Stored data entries

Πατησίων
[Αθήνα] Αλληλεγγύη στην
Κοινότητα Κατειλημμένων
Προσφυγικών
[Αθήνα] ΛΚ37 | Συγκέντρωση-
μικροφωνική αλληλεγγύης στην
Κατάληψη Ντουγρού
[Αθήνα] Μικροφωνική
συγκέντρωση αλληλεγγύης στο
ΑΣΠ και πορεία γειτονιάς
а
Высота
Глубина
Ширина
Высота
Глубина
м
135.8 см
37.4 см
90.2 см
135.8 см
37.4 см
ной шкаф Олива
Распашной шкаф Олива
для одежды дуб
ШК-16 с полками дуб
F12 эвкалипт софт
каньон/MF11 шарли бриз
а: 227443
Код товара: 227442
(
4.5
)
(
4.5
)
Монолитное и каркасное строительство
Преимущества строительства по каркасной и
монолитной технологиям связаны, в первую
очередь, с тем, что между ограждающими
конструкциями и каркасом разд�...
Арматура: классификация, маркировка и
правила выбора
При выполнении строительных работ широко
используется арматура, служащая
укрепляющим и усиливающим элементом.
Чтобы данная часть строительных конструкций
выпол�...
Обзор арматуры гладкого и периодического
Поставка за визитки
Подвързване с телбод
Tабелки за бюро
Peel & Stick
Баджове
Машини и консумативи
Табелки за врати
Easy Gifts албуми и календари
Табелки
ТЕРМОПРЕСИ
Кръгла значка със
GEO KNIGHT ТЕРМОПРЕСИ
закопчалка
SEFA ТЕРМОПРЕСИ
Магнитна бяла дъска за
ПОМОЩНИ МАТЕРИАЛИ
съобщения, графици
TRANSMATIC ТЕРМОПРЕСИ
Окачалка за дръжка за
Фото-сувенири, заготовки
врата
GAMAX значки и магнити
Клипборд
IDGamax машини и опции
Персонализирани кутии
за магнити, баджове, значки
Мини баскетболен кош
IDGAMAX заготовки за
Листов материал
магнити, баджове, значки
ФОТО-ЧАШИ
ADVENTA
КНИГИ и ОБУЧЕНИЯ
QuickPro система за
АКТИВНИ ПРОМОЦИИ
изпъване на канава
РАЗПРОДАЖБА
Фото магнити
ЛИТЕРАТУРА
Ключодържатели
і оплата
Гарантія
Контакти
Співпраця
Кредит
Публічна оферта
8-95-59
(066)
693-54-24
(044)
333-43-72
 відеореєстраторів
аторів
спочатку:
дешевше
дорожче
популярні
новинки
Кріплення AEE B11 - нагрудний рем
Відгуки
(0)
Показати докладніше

● **TASK TO COMPLETE**
The entries shown above must be reproduced in full, exactly as written.

● **EXERCISE RESPONSE**
Πατησίων
[Αθήνα] Αλληλεγγύη στην
Κοινότητα Κατειλημμένων
Προσφυγικών
[Αθήνα] ΛΚ37 | Συγκέντρωση-
μικροφωνική αλληλεγγύης στην
Κατάληψη Ντουγρού
[Αθήνα] Μικροφωνική
συγκέντρωση αλληλεγγύης στο
ΑΣΠ και πορεία γειτονιάς
а
Высота
Глубина
Ширина
Высота
Глубина
м
135.8 см
37.4 см
90.2 см
135.8 см
37.4 см
ной шкаф Олива
Распашной шкаф Олива
для одежды дуб
ШК-16 с полками дуб
F12 эвкалипт софт
каньон/MF11 шарли бриз
а: 227443
Код товара: 227442
(
4.5
)
(
4.5
)
Монолитное и каркасное строительство
Преимущества строительства по каркасной и
монолитной технологиям связаны, в первую
очередь, с тем, что между ограждающими
конструкциями и каркасом разд�...
Арматура: классификация, маркировка и
правила выбора
При выполнении строительных работ широко
используется арматура, служащая
укрепляющим и усиливающим элементом.
Чтобы данная часть строительных конструкций
выпол�...
Обзор арматуры гладкого и периодического
Поставка за визитки
Подвързване с телбод
Tабелки за бюро
Peel & Stick
Баджове
Машини и консумативи
Табелки за врати
Easy Gifts албуми и календари
Табелки
ТЕРМОПРЕСИ
Кръгла значка със
GEO KNIGHT ТЕРМОПРЕСИ
закопчалка
SEFA ТЕРМОПРЕСИ
Магнитна бяла дъска за
ПОМОЩНИ МАТЕРИАЛИ
съобщения, графици
TRANSMATIC ТЕРМОПРЕСИ
Окачалка за дръжка за
Фото-сувенири, заготовки
врата
GAMAX значки и магнити
Клипборд
IDGamax машини и опции
Персонализирани кутии
за магнити, баджове, значки
Мини баскетболен кош
IDGAMAX заготовки за
Листов материал
магнити, баджове, значки
ФОТО-ЧАШИ
ADVENTA
КНИГИ и ОБУЧЕНИЯ
QuickPro система за
АКТИВНИ ПРОМОЦИИ
изпъване на канава
РАЗПРОДАЖБА
Фото магнити
ЛИТЕРАТУРА
Ключодържатели
і оплата
Гарантія
Контакти
Співпраця
Кредит
Публічна оферта
8-95-59
(066)
693-54-24
(044)
333-43-72
 відеореєстраторів
аторів
спочатку:
дешевше
дорожче
популярні
новинки
Кріплення AEE B11 - нагрудний рем
Відгуки
(0)
Показати докладніше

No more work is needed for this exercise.